Set task: Reproduce all the items below, changing every "scientific name" to "binomial name" and leaving all other text unchanged.

══════

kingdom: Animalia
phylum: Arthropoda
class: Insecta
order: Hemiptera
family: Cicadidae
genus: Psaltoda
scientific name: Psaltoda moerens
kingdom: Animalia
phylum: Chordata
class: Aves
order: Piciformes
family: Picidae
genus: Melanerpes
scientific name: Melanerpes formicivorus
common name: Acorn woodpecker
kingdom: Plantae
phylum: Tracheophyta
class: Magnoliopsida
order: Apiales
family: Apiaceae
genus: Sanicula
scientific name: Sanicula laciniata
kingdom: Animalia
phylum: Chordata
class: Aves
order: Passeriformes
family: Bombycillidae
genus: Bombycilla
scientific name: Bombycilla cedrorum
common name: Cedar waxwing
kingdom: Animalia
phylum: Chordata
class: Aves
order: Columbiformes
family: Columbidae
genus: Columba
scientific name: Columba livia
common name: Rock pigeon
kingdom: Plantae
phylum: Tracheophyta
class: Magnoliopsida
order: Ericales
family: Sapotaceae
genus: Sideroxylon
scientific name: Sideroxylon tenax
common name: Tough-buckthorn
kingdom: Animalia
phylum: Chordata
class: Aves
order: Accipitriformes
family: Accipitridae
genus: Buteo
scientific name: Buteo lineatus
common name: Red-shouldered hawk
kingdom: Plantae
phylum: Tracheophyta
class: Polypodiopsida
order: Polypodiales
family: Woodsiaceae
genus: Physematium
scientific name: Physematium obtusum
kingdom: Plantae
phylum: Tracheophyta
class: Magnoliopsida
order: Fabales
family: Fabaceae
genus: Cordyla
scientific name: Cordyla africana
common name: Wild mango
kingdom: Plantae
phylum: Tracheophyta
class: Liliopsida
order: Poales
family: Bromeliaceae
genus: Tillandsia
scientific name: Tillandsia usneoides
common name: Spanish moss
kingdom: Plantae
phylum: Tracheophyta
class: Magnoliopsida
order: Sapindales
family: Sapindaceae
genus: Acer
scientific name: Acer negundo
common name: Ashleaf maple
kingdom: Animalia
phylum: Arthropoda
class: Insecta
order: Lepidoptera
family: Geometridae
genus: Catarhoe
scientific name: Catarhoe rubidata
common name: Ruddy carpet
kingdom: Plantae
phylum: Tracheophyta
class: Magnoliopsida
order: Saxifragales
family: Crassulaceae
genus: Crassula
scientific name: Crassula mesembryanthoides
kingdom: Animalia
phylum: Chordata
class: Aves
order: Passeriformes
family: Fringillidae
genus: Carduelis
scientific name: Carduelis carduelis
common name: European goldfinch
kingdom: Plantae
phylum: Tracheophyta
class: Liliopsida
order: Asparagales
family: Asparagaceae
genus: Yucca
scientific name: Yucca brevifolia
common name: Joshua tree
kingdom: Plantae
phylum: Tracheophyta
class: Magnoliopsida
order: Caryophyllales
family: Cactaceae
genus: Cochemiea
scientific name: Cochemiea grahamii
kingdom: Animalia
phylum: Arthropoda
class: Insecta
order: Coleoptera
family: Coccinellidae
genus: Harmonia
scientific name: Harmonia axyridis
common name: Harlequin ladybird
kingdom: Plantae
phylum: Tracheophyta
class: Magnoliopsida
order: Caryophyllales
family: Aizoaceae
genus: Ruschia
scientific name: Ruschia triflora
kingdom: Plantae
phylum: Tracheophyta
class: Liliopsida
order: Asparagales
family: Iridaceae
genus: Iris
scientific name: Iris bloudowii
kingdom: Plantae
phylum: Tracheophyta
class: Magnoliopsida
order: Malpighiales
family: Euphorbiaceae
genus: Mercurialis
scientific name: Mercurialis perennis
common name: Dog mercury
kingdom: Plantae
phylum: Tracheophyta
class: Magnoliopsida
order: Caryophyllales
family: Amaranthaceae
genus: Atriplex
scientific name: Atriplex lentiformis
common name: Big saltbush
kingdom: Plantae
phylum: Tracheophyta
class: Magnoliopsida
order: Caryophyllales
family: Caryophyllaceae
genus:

══════

Response:
kingdom: Animalia
phylum: Arthropoda
class: Insecta
order: Hemiptera
family: Cicadidae
genus: Psaltoda
binomial name: Psaltoda moerens
kingdom: Animalia
phylum: Chordata
class: Aves
order: Piciformes
family: Picidae
genus: Melanerpes
binomial name: Melanerpes formicivorus
common name: Acorn woodpecker
kingdom: Plantae
phylum: Tracheophyta
class: Magnoliopsida
order: Apiales
family: Apiaceae
genus: Sanicula
binomial name: Sanicula laciniata
kingdom: Animalia
phylum: Chordata
class: Aves
order: Passeriformes
family: Bombycillidae
genus: Bombycilla
binomial name: Bombycilla cedrorum
common name: Cedar waxwing
kingdom: Animalia
phylum: Chordata
class: Aves
order: Columbiformes
family: Columbidae
genus: Columba
binomial name: Columba livia
common name: Rock pigeon
kingdom: Plantae
phylum: Tracheophyta
class: Magnoliopsida
order: Ericales
family: Sapotaceae
genus: Sideroxylon
binomial name: Sideroxylon tenax
common name: Tough-buckthorn
kingdom: Animalia
phylum: Chordata
class: Aves
order: Accipitriformes
family: Accipitridae
genus: Buteo
binomial name: Buteo lineatus
common name: Red-shouldered hawk
kingdom: Plantae
phylum: Tracheophyta
class: Polypodiopsida
order: Polypodiales
family: Woodsiaceae
genus: Physematium
binomial name: Physematium obtusum
kingdom: Plantae
phylum: Tracheophyta
class: Magnoliopsida
order: Fabales
family: Fabaceae
genus: Cordyla
binomial name: Cordyla africana
common name: Wild mango
kingdom: Plantae
phylum: Tracheophyta
class: Liliopsida
order: Poales
family: Bromeliaceae
genus: Tillandsia
binomial name: Tillandsia usneoides
common name: Spanish moss
kingdom: Plantae
phylum: Tracheophyta
class: Magnoliopsida
order: Sapindales
family: Sapindaceae
genus: Acer
binomial name: Acer negundo
common name: Ashleaf maple
kingdom: Animalia
phylum: Arthropoda
class: Insecta
order: Lepidoptera
family: Geometridae
genus: Catarhoe
binomial name: Catarhoe rubidata
common name: Ruddy carpet
kingdom: Plantae
phylum: Tracheophyta
class: Magnoliopsida
order: Saxifragales
family: Crassulaceae
genus: Crassula
binomial name: Crassula mesembryanthoides
kingdom: Animalia
phylum: Chordata
class: Aves
order: Passeriformes
family: Fringillidae
genus: Carduelis
binomial name: Carduelis carduelis
common name: European goldfinch
kingdom: Plantae
phylum: Tracheophyta
class: Liliopsida
order: Asparagales
family: Asparagaceae
genus: Yucca
binomial name: Yucca brevifolia
common name: Joshua tree
kingdom: Plantae
phylum: Tracheophyta
class: Magnoliopsida
order: Caryophyllales
family: Cactaceae
genus: Cochemiea
binomial name: Cochemiea grahamii
kingdom: Animalia
phylum: Arthropoda
class: Insecta
order: Coleoptera
family: Coccinellidae
genus: Harmonia
binomial name: Harmonia axyridis
common name: Harlequin ladybird
kingdom: Plantae
phylum: Tracheophyta
class: Magnoliopsida
order: Caryophyllales
family: Aizoaceae
genus: Ruschia
binomial name: Ruschia triflora
kingdom: Plantae
phylum: Tracheophyta
class: Liliopsida
order: Asparagales
family: Iridaceae
genus: Iris
binomial name: Iris bloudowii
kingdom: Plantae
phylum: Tracheophyta
class: Magnoliopsida
order: Malpighiales
family: Euphorbiaceae
genus: Mercurialis
binomial name: Mercurialis perennis
common name: Dog mercury
kingdom: Plantae
phylum: Tracheophyta
class: Magnoliopsida
order: Caryophyllales
family: Amaranthaceae
genus: Atriplex
binomial name: Atriplex lentiformis
common name: Big saltbush
kingdom: Plantae
phylum: Tracheophyta
class: Magnoliopsida
order: Caryophyllales
family: Caryophyllaceae
genus:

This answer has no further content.